Cineaste answered 26/6, 2020 at 1:16 Comment(8)
Let me make sure If I understand correctly: when I installed my library on another project the whole import process relies on the relative paths? There is no magic behind the scenes because of the bundlers? What about those packages like - github.com/rollup/plugins/tree/master/packages/alias or - github.com/tleunen/babel-plugin-module-resolver I thought these packages provide this functionality without moving the files to the root level.Vern
No, there is no magic behind the scenes @alix . There are some differences between import {} from "./path" and import {} from "path" ; I assumed you know about them. I'm not a master with these two packages but it seems they add some magic to import a local library with the second import form. To clarify: how your library (my-lib) is installed on other project? Is it through npm or some other custom way?Cineaste
Yes, it will be installed via npm. This is not my first npm package. I am familiar with the process but this is the first time I tried to implement import from subfolder thing. That's why I am confused.
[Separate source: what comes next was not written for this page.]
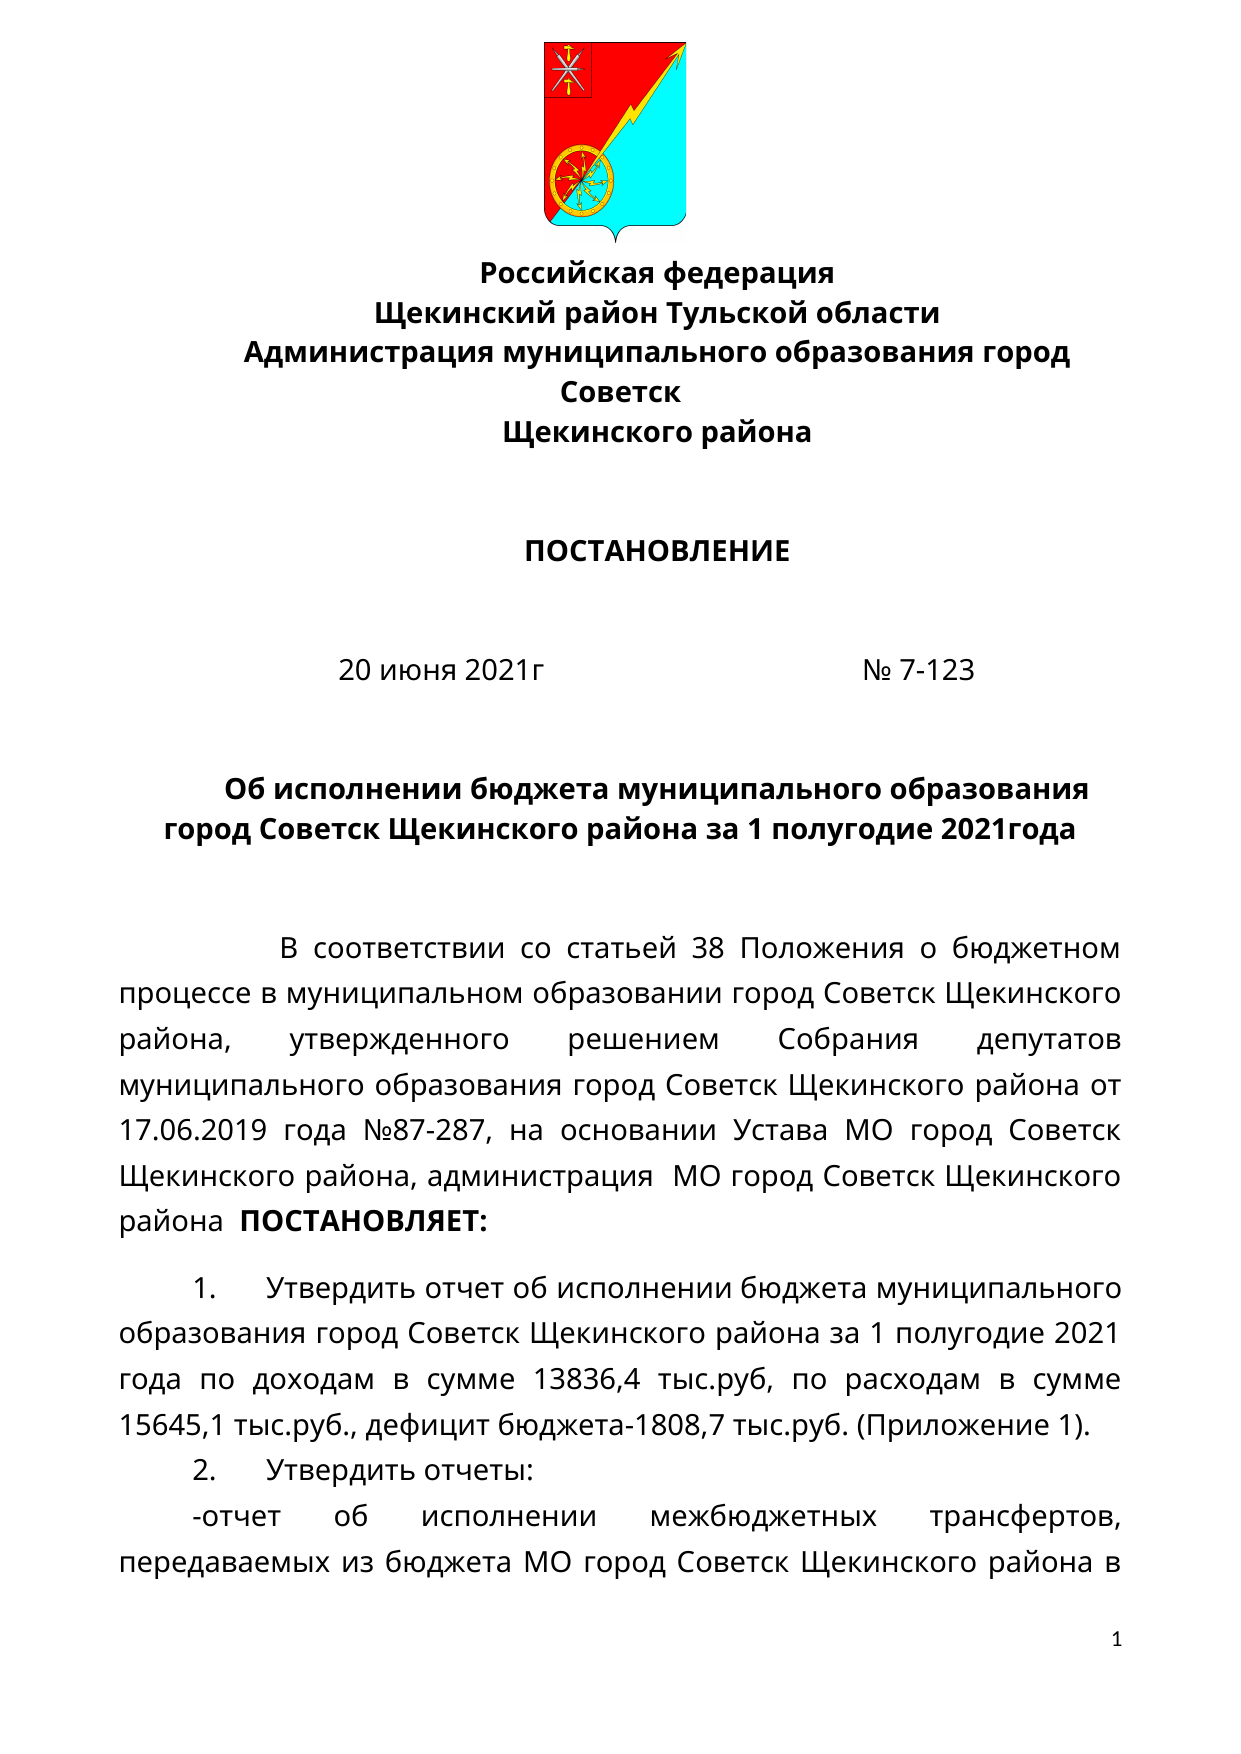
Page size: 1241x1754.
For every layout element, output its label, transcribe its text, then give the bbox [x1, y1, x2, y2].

text Администрация муниципального образования город Советск [118, 332, 1122, 411]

I didn't think that "I move the bundled files to the root dir and bingo"Vern
Yes @alix , that's all. So, if you are using rollup with only this specific purpose, probably you no longer need it.Cineaste
I see. Let me try your way and I will back and release the bounty. Grazie!Vern
OK. You are right, I installed the lodash and the material-ui packages and inspect them under node_modules. They put every sub-module into the root level. That's what I am going to do. To keep my library repository clean, I will create a post-install script so those bundled files will be moved to the root level only when the user installs my package. Thanks again!Vern
I can't release the bounty award for the next 3 hours. We have to wait.Vern
We can wait for 3 hours :) thank you. Happy I have been useful!Cineaste
P
4

After numerous trials and errors, I was able to get this working by passing in a list of inputs, using the preserveModules and preserveModulesRoot options, and a simple postinstall script.

Here's my rollup.config.js

const options = {
  input: [
    'src/index.ts',
    'src/api/index.ts',
    'src/components/index.ts',
    'src/contexts/index.ts',
    'src/hooks/index.ts',
    'src/lib/index.ts',
    'src/types/index.ts',
    'src/utils/index.ts',
    'src/UI/index.ts',
  ],
  output: [
    {
      format: 'cjs',
      dir: 'dist',
      exports: 'auto',
      preserveModules: true,
      preserveModulesRoot: 'src',
      sourcemap: true,
    },
  ],
  plugins: [
    // Preferably set as first plugin.
    peerDepsExternal(),
    typescript({
      tsconfig: './tsconfig.rollup.json',
    }),
    postcss({
      extract: false,
      modules: true,
      use: ['sass'],
    }),
  ],
};

export default options;

scripts/postinstall.sh

#!/usr/bin/env bash
set -e;

# skip postinstall if npm install for development
# rollup.config.js is not included in dist
if [ -f "rollup.config.js" ]; then
  echo "skipping your package's postinstall routine.";
  exit 0;
fi

echo 'Copying files from dist folder into root project folder...'
cp -r dist/* ./ && rm -rf dist
echo 'Postinstall done!'

package.json

"scripts": {
    "postinstall": "./scripts/postinstall.sh",
  },

This will compile and output all files to dist folder. The postinstall script will copy all files from dist into the root project folder.

Note*: The postinstall script should be skipped when running npm install locally. This is done by checking if rollup.config.js exists or not.